Problem details:
Return the listing below exactly, with the pictures dropped.

Entries provided:
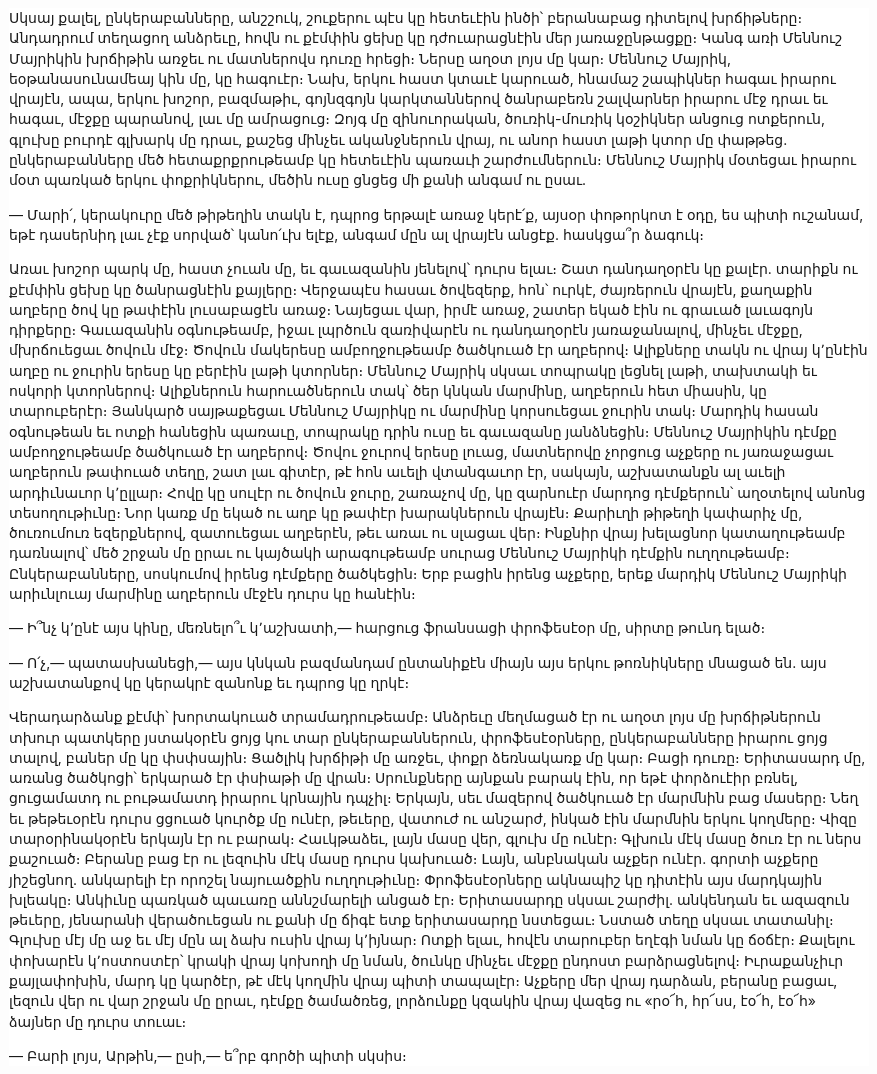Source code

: Սկսայ քալել, ընկերաբանները, անշշուկ, շուքերու պէս կը հետեւէին ինծի՝ բերանաբաց դիտելով խրճիթները։ Անդադրում տեղացող անձրեւը, հովն ու քէմփին ցեխը կը դժուարացնէին մեր յառաջընթացքը։ Կանգ առի Մեննուշ Մայրիկին խրճիթին առջեւ ու մատներովս դուռը հրեցի։ Ներսը աղօտ լոյս մը կար։ Մեննուշ Մայրիկ, եօթանասունամեայ կին մը, կը հագուէր։ Նախ, երկու հաստ կտաւէ կարուած, հնամաշ շապիկներ հագաւ իրարու վրայէն, ապա, երկու խոշոր, բազմաթիւ, գոյնզգոյն կարկտաններով ծանրաբեռն շալվարներ իրարու մէջ դրաւ եւ հագաւ, մէջքը պարանով, լաւ մը ամրացուց։ Զոյգ մը զինուորական, ծուռիկ-մուռիկ կօշիկներ անցուց ոտքերուն, գլուխը բուրդէ գլխարկ մը դրաւ, քաշեց մինչեւ ականջներուն վրայ, ու անոր հաստ լաթի կտոր մը փաթթեց. ընկերաբանները մեծ հետաքրքրութեամբ կը հետեւէին պառաւի շարժումներուն։ Մեննուշ Մայրիկ մօտեցաւ իրարու մօտ պառկած երկու փոքրիկներու, մեծին ուսը ցնցեց մի քանի անգամ ու ըսաւ.

— Մարի՛, կերակուրը մեծ թիթեղին տակն է, դպրոց երթալէ առաջ կերէ՛ք, այսօր փոթորկոտ է օդը, ես պիտի ուշանամ, եթէ դասերնիդ լաւ չէք սորված՝ կանո՛ւխ ելէք, անգամ մըն ալ վրայէն անցէք. հասկցա՞ր ձագուկ։

Առաւ խոշոր պարկ մը, հաստ չուան մը, եւ գաւազանին յենելով՝ դուրս ելաւ։ Շատ դանդաղօրէն կը քալէր. տարիքն ու քէմփին ցեխը կը ծանրացնէին քայլերը։ Վերջապէս հասաւ ծովեզերք, հոն՝ ուրկէ, ժայռերուն վրայէն, քաղաքին աղբերը ծով կը թափէին լուսաբացէն առաջ։ Նայեցաւ վար, իրմէ առաջ, շատեր եկած էին ու գրաւած լաւագոյն դիրքերը։ Գաւազանին օգնութեամբ, իջաւ լպրծուն զառիվարէն ու դանդաղօրէն յառաջանալով, մինչեւ մէջքը, մխրճուեցաւ ծովուն մէջ։ Ծովուն մակերեսը ամբողջութեամբ ծածկուած էր աղբերով։ Ալիքները տակն ու վրայ կ՚ընէին աղբը ու ջուրին երեսը կը բերէին լաթի կտորներ։ Մեննուշ Մայրիկ սկսաւ տոպրակը լեցնել լաթի, տախտակի եւ ոսկորի կտորներով։ Ալիքներուն հարուածներուն տակ՝ ծեր կնկան մարմինը, աղբերուն հետ միասին, կը տարուբերէր։ Յանկարծ սայթաքեցաւ Մեննուշ Մայրիկը ու մարմինը կորսուեցաւ ջուրին տակ։ Մարդիկ հասան օգնութեան եւ ոտքի հանեցին պառաւը, տոպրակը դրին ուսը եւ գաւազանը յանձնեցին։ Մեննուշ Մայրիկին դէմքը ամբողջութեամբ ծածկուած էր աղբերով։ Ծովու ջուրով երեսը լուաց, մատներովը չորցուց աչքերը ու յառաջացաւ աղբերուն թափուած տեղը, շատ լաւ գիտէր, թէ հոն աւելի վտանգաւոր էր, սակայն, աշխատանքն ալ աւելի արդիւնաւոր կ՚ըլլար։ Հովը կը սուլէր ու ծովուն ջուրը, շառաչով մը, կը զարնուէր մարդոց դէմքերուն՝ աղօտելով անոնց տեսողութիւնը։ Նոր կառք մը եկած ու աղբ կը թափէր խարակներուն վրայէն։ Քարիւղի թիթեղի կափարիչ մը, ծուռումուռ եզերքներով, զատուեցաւ աղբերէն, թեւ առաւ ու սլացաւ վեր։ Ինքնիր վրայ խելացնոր կատաղութեամբ դառնալով՝ մեծ շրջան մը ըրաւ ու կայծակի արագութեամբ սուրաց Մեննուշ Մայրիկի դէմքին ուղղութեամբ։ Ընկերաբանները, սոսկումով իրենց դէմքերը ծածկեցին։ Երբ բացին իրենց աչքերը, երեք մարդիկ Մեննուշ Մայրիկի արիւնլուայ մարմինը աղբերուն մէջէն դուրս կը հանէին։

— Ի՞նչ կ՚ընէ այս կինը, մեռնելո՞ւ կ՚աշխատի,— հարցուց ֆրանսացի փրոֆեսէօր մը, սիրտը թունդ ելած։

— Ո՛չ,— պատասխանեցի,— այս կնկան բազմանդամ ընտանիքէն միայն այս երկու թոռնիկները մնացած են. այս աշխատանքով կը կերակրէ զանոնք եւ դպրոց կը ղրկէ։

Վերադարձանք քէմփ՝ խորտակուած տրամադրութեամբ։ Անձրեւը մեղմացած էր ու աղօտ լոյս մը խրճիթներուն տխուր պատկերը յստակօրէն ցոյց կու տար ընկերաբաններուն, փրոֆեսէօրները, ընկերաբանները իրարու ցոյց տալով, բաներ մը կը փսփսային։ Ցածլիկ խրճիթի մը առջեւ, փոքր ձեռնակառք մը կար։ Բացի դուռը։ Երիտասարդ մը, առանց ծածկոցի՝ երկարած էր փսիաթի մը վրան։ Սրունքները այնքան բարակ էին, որ եթէ փորձուէիր բռնել, ցուցամատդ ու բութամատդ իրարու կրնային դպչիլ։ Երկայն, սեւ մազերով ծածկուած էր մարմնին բաց մասերը։ Նեղ եւ թեթեւօրէն դուրս ցցուած կուրծք մը ունէր, թեւերը, վատուժ ու անշարժ, ինկած էին մարմնին երկու կողմերը։ Վիզը տարօրինակօրէն երկայն էր ու բարակ։ Հաւկթաձեւ, լայն մասը վեր, գլուխ մը ունէր։ Գլխուն մէկ մասը ծուռ էր ու ներս քաշուած։ Բերանը բաց էր ու լեզուին մէկ մասը դուրս կախուած։ Լայն, անբնական աչքեր ունէր. գորտի աչքերը յիշեցնող. անկարելի էր որոշել նայուածքին ուղղութիւնը։ Փրոֆեսէօրները ակնապիշ կը դիտէին այս մարդկային խլեակը։ Անկիւնը պառկած պաւառը աննշմարելի անցած էր։ Երիտասարդը սկսաւ շարժիլ. անկենդան եւ ազազուն թեւերը, յենարանի վերածուեցան ու քանի մը ճիգէ ետք երիտասարդը նստեցաւ։ Նստած տեղը սկսաւ տատանիլ։ Գլուխը մէյ մը աջ եւ մէյ մըն ալ ձախ ուսին վրայ կ՚իյնար։ Ոտքի ելաւ, հովէն տարուբեր եղէգի նման կը ճօճէր։ Քալելու փոխարէն կ՚ոստոստէր՝ կրակի վրայ կոխողի մը նման, ծունկը մինչեւ մէջքը ընդոստ բարձրացնելով։ Իւրաքանչիւր քայլափոխին, մարդ կը կարծէր, թէ մէկ կողմին վրայ պիտի տապալէր։ Աչքերը մեր վրայ դարձան, բերանը բացաւ, լեզուն վեր ու վար շրջան մը ըրաւ, դէմքը ծամածռեց, լորձունքը կզակին վրայ վազեց ու «րօ՜հ, հր՜սս, էօ՜հ, էօ՜հ» ձայներ մը դուրս տուաւ։

— Բարի լոյս, Արթին,— ըսի,— ե՞րբ գործի պիտի սկսիս։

Answer for this exercise:
Source code

: Սկսայ քալել, ընկերաբանները, անշշուկ, շուքերու պէս կը հետեւէին ինծի՝ բերանաբաց դիտելով խրճիթները։ Անդադրում տեղացող անձրեւը, հովն ու քէմփին ցեխը կը դժուարացնէին մեր յառաջընթացքը։ Կանգ առի Մեննուշ Մայրիկին խրճիթին առջեւ ու մատներովս դուռը հրեցի։ Ներսը աղօտ լոյս մը կար։ Մեննուշ Մայրիկ, եօթանասունամեայ կին մը, կը հագուէր։ Նախ, երկու հաստ կտաւէ կարուած, հնամաշ շապիկներ հագաւ իրարու վրայէն, ապա, երկու խոշոր, բազմաթիւ, գոյնզգոյն կարկտաններով ծանրաբեռն շալվարներ իրարու մէջ դրաւ եւ հագաւ, մէջքը պարանով, լաւ մը ամրացուց։ Զոյգ մը զինուորական, ծուռիկ-մուռիկ կօշիկներ անցուց ոտքերուն, գլուխը բուրդէ գլխարկ մը դրաւ, քաշեց մինչեւ ականջներուն վրայ, ու անոր հաստ լաթի կտոր մը փաթթեց. ընկերաբանները մեծ հետաքրքրութեամբ կը հետեւէին պառաւի շարժումներուն։ Մեննուշ Մայրիկ մօտեցաւ իրարու մօտ պառկած երկու փոքրիկներու, մեծին ուսը ցնցեց մի քանի անգամ ու ըսաւ.

— Մարի՛, կերակուրը մեծ թիթեղին տակն է, դպրոց երթալէ առաջ կերէ՛ք, այսօր փոթորկոտ է օդը, ես պիտի ուշանամ, եթէ դասերնիդ լաւ չէք սորված՝ կանո՛ւխ ելէք, անգամ մըն ալ վրայէն անցէք. հասկցա՞ր ձագուկ։

Առաւ խոշոր պարկ մը, հաստ չուան մը, եւ գաւազանին յենելով՝ դուրս ելաւ։ Շատ դանդաղօրէն կը քալէր. տարիքն ու քէմփին ցեխը կը ծանրացնէին քայլերը։ Վերջապէս հասաւ ծովեզերք, հոն՝ ուրկէ, ժայռերուն վրայէն, քաղաքին աղբերը ծով կը թափէին լուսաբացէն առաջ։ Նայեցաւ վար, իրմէ առաջ, շատեր եկած էին ու գրաւած լաւագոյն դիրքերը։ Գաւազանին օգնութեամբ, իջաւ լպրծուն զառիվարէն ու դանդաղօրէն յառաջանալով, մինչեւ մէջքը, մխրճուեցաւ ծովուն մէջ։ Ծովուն մակերեսը ամբողջութեամբ ծածկուած էր աղբերով։ Ալիքները տակն ու վրայ կ՚ընէին աղբը ու ջուրին երեսը կը բերէին լաթի կտորներ։ Մեննուշ Մայրիկ սկսաւ տոպրակը լեցնել լաթի, տախտակի եւ ոսկորի կտորներով։ Ալիքներուն հարուածներուն տակ՝ ծեր կնկան մարմինը, աղբերուն հետ միասին, կը տարուբերէր։ Յանկարծ սայթաքեցաւ Մեննուշ Մայրիկը ու մարմինը կորսուեցաւ ջուրին տակ։ Մարդիկ հասան օգնութեան եւ ոտքի հանեցին պառաւը, տոպրակը դրին ուսը եւ գաւազանը յանձնեցին։ Մեննուշ Մայրիկին դէմքը ամբողջութեամբ ծածկուած էր աղբերով։ Ծովու ջուրով երեսը լուաց, մատներովը չորցուց աչքերը ու յառաջացաւ աղբերուն թափուած տեղը, շատ լաւ գիտէր, թէ հոն աւելի վտանգաւոր էր, սակայն, աշխատանքն ալ աւելի արդիւնաւոր կ՚ըլլար։ Հովը կը սուլէր ու ծովուն ջուրը, շառաչով մը, կը զարնուէր մարդոց դէմքերուն՝ աղօտելով անոնց տեսողութիւնը։ Նոր կառք մը եկած ու աղբ կը թափէր խարակներուն վրայէն։ Քարիւղի թիթեղի կափարիչ մը, ծուռումուռ եզերքներով, զատուեցաւ աղբերէն, թեւ առաւ ու սլացաւ վեր։ Ինքնիր վրայ խելացնոր կատաղութեամբ դառնալով՝ մեծ շրջան մը ըրաւ ու կայծակի արագութեամբ սուրաց Մեննուշ Մայրիկի դէմքին ուղղութեամբ։ Ընկերաբանները, սոսկումով իրենց դէմքերը ծածկեցին։ Երբ բացին իրենց աչքերը, երեք մարդիկ Մեննուշ Մայրիկի արիւնլուայ մարմինը աղբերուն մէջէն դուրս կը հանէին։

— Ի՞նչ կ՚ընէ այս կինը, մեռնելո՞ւ կ՚աշխատի,— հարցուց ֆրանսացի փրոֆեսէօր մը, սիրտը թունդ ելած։

— Ո՛չ,— պատասխանեցի,— այս կնկան բազմանդամ ընտանիքէն միայն այս երկու թոռնիկները մնացած են. այս աշխատանքով կը կերակրէ զանոնք եւ դպրոց կը ղրկէ։

Վերադարձանք քէմփ՝ խորտակուած տրամադրութեամբ։ Անձրեւը մեղմացած էր ու աղօտ լոյս մը խրճիթներուն տխուր պատկերը յստակօրէն ցոյց կու տար ընկերաբաններուն, փրոֆեսէօրները, ընկերաբանները իրարու ցոյց տալով, բաներ մը կը փսփսային։ Ցածլիկ խրճիթի մը առջեւ, փոքր ձեռնակառք մը կար։ Բացի դուռը։ Երիտասարդ մը, առանց ծածկոցի՝ երկարած էր փսիաթի մը վրան։ Սրունքները այնքան բարակ էին, որ եթէ փորձուէիր բռնել, ցուցամատդ ու բութամատդ իրարու կրնային դպչիլ։ Երկայն, սեւ մազերով ծածկուած էր մարմնին բաց մասերը։ Նեղ եւ թեթեւօրէն դուրս ցցուած կուրծք մը ունէր, թեւերը, վատուժ ու անշարժ, ինկած էին մարմնին երկու կողմերը։ Վիզը տարօրինակօրէն երկայն էր ու բարակ։ Հաւկթաձեւ, լայն մասը վեր, գլուխ մը ունէր։ Գլխուն մէկ մասը ծուռ էր ու ներս քաշուած։ Բերանը բաց էր ու լեզուին մէկ մասը դուրս կախուած։ Լայն, անբնական աչքեր ունէր. գորտի աչքերը յիշեցնող. անկարելի էր որոշել նայուածքին ուղղութիւնը։ Փրոֆեսէօրները ակնապիշ կը դիտէին այս մարդկային խլեակը։ Անկիւնը պառկած պաւառը աննշմարելի անցած էր։ Երիտասարդը սկսաւ շարժիլ. անկենդան եւ ազազուն թեւերը, յենարանի վերածուեցան ու քանի մը ճիգէ ետք երիտասարդը նստեցաւ։ Նստած տեղը սկսաւ տատանիլ։ Գլուխը մէյ մը աջ եւ մէյ մըն ալ ձախ ուսին վրայ կ՚իյնար։ Ոտքի ելաւ, հովէն տարուբեր եղէգի նման կը ճօճէր։ Քալելու փոխարէն կ՚ոստոստէր՝ կրակի վրայ կոխողի մը նման, ծունկը մինչեւ մէջքը ընդոստ բարձրացնելով։ Իւրաքանչիւր քայլափոխին, մարդ կը կարծէր, թէ մէկ կողմին վրայ պիտի տապալէր։ Աչքերը մեր վրայ դարձան, բերանը բացաւ, լեզուն վեր ու վար շրջան մը ըրաւ, դէմքը ծամածռեց, լորձունքը կզակին վրայ վազեց ու «րօ՜հ, հր՜սս, էօ՜հ, էօ՜հ» ձայներ մը դուրս տուաւ։

— Բարի լոյս, Արթին,— ըսի,— ե՞րբ գործի պիտի սկսիս։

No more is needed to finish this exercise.